- _Problem_
Gather every line in the records below that contains the string "from", matching case exactly.

- _Supplied material_
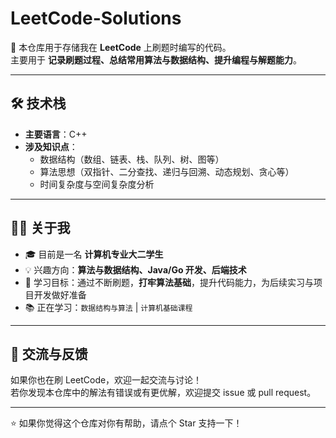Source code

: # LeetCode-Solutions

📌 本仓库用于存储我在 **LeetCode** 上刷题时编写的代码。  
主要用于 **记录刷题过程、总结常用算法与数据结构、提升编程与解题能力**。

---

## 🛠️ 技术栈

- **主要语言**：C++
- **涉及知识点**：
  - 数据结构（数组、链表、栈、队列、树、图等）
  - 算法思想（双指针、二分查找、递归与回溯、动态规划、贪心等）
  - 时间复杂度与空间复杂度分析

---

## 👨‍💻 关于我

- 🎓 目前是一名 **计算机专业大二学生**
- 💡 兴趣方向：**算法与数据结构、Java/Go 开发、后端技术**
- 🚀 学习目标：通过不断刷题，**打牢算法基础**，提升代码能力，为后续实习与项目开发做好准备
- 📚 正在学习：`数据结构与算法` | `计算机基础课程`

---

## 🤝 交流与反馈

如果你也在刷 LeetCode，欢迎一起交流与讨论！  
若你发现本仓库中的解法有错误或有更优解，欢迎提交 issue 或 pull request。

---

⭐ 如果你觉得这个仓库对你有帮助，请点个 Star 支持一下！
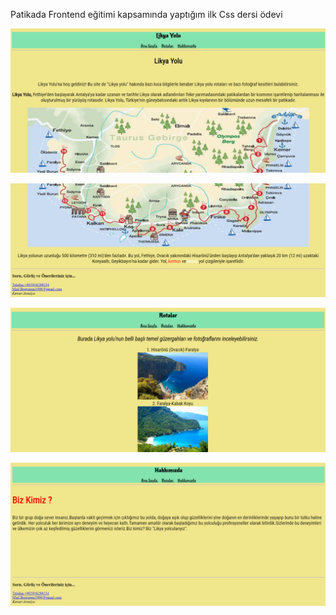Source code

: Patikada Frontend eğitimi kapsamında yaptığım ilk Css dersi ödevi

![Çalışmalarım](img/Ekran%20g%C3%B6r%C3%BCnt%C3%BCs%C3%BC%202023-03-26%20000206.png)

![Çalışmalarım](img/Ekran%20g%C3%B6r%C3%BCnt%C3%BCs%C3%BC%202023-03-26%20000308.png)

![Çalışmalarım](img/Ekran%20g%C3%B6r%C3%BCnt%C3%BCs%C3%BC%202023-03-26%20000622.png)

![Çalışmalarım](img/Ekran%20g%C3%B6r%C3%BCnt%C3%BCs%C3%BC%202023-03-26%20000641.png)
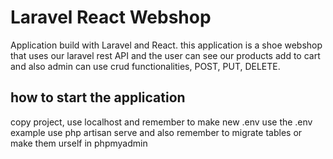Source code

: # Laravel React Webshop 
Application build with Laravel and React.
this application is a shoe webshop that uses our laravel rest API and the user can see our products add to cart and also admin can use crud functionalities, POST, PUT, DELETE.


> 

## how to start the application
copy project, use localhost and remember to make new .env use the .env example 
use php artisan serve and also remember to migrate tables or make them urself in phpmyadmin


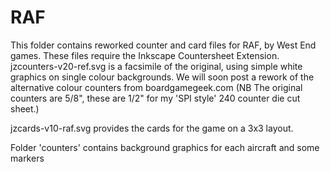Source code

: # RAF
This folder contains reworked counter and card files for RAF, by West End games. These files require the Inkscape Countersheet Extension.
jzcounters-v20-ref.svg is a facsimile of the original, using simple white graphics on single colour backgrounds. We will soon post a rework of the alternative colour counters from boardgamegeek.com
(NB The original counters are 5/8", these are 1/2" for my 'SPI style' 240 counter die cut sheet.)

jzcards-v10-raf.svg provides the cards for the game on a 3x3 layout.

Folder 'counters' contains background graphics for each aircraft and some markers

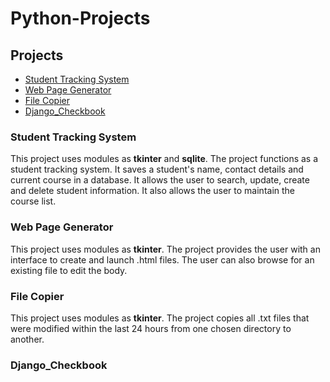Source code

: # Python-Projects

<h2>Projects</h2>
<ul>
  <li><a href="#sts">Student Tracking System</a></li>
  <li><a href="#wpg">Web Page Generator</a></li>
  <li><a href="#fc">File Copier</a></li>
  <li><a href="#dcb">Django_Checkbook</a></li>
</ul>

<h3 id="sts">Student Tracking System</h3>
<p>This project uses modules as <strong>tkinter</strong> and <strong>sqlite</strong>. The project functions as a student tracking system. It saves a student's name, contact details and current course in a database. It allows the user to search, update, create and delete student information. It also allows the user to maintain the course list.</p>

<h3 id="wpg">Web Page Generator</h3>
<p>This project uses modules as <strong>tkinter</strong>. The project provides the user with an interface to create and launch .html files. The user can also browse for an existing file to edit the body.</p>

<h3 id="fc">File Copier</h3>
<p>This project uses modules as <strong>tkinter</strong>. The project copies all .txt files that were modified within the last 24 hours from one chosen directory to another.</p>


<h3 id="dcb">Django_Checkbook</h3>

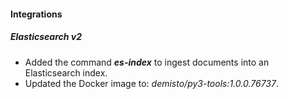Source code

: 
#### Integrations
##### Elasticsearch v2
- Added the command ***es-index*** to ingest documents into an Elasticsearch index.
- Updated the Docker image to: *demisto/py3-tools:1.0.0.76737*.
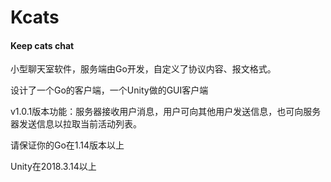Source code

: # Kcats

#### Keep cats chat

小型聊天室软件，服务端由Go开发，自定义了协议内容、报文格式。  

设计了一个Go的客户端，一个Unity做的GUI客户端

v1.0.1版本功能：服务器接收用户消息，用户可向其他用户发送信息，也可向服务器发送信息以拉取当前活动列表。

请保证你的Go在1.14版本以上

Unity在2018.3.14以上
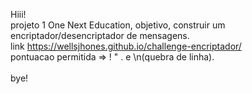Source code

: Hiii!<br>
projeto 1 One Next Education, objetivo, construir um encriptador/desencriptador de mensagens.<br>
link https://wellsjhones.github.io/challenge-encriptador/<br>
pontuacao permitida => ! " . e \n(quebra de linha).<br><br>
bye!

- _Answer for this exercise_
jzcounters-v20-ref.svg is a facsimile of the original, using simple white graphics on single colour backgrounds. We will soon post a rework of the alternative colour counters from boardgamegeek.com
<p>This project uses modules as <strong>tkinter</strong>. The project copies all .txt files that were modified within the last 24 hours from one chosen directory to another.</p>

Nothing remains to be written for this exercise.